Your assignment |
From the entries below, gather every line containing the string "Herbsta".

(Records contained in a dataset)
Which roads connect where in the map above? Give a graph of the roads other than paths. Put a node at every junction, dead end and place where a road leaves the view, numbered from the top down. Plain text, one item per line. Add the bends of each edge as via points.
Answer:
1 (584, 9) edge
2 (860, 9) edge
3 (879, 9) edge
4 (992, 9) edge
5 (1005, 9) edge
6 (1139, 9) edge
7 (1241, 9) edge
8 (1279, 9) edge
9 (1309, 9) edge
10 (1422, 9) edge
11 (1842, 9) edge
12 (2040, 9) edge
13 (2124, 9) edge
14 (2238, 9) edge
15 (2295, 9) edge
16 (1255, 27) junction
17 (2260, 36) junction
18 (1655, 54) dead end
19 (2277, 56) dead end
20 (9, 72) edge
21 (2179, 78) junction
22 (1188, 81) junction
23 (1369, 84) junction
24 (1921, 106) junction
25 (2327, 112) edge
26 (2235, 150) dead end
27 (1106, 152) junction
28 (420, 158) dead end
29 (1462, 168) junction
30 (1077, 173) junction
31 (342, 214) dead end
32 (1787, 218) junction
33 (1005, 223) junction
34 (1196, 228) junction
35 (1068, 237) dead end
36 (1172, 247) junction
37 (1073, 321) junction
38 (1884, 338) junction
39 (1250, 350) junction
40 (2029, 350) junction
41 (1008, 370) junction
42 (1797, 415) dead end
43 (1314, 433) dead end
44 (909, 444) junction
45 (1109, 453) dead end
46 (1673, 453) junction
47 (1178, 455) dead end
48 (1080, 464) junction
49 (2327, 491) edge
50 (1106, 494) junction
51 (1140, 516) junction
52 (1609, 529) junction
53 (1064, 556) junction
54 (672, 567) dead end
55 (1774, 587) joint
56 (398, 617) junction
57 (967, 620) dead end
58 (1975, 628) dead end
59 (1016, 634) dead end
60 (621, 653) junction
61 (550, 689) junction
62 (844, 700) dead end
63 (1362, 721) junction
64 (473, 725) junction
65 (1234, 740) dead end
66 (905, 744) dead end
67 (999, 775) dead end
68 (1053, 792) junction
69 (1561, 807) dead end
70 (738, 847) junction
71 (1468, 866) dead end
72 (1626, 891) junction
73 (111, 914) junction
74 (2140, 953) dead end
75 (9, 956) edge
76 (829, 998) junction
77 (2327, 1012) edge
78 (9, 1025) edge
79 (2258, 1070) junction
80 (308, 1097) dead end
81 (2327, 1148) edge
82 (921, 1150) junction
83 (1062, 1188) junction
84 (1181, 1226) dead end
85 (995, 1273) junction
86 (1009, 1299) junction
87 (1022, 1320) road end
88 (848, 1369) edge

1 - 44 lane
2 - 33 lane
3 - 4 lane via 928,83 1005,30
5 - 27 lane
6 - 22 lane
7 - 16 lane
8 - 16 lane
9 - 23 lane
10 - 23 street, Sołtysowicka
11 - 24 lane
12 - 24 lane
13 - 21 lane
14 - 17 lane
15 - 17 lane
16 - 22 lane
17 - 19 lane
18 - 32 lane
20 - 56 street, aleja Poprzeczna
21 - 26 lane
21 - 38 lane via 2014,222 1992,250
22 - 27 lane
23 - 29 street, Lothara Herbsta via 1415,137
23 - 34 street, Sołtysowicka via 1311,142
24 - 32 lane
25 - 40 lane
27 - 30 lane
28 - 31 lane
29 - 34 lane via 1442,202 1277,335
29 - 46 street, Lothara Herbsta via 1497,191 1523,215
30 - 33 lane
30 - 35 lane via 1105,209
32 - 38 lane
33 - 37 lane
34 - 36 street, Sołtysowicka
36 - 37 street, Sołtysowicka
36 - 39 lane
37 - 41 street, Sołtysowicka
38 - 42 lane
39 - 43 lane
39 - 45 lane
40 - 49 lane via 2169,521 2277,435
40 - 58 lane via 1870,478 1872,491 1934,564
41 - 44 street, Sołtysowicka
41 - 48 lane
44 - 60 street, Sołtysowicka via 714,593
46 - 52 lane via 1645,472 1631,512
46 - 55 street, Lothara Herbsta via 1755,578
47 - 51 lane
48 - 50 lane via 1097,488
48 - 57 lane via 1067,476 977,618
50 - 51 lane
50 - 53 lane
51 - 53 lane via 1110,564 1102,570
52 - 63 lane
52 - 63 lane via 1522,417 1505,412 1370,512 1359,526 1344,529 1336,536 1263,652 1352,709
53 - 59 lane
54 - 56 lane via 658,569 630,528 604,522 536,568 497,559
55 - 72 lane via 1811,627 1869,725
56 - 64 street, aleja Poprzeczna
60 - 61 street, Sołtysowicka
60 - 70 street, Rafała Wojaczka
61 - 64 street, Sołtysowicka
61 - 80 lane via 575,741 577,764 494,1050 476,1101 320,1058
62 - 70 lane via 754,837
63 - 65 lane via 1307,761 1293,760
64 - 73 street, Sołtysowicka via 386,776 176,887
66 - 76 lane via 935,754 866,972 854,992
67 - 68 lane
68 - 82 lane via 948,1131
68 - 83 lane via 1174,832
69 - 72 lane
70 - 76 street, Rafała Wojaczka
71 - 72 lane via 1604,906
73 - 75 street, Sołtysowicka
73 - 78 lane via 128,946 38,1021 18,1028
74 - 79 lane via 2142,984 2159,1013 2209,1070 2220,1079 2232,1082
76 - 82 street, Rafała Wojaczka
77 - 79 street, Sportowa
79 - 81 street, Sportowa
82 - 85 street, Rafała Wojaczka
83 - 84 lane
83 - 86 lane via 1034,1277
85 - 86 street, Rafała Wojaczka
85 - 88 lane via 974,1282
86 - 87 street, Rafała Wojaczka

Answer space |
23 - 29 street, Lothara Herbsta via 1415,137
29 - 46 street, Lothara Herbsta via 1497,191 1523,215
46 - 55 street, Lothara Herbsta via 1755,578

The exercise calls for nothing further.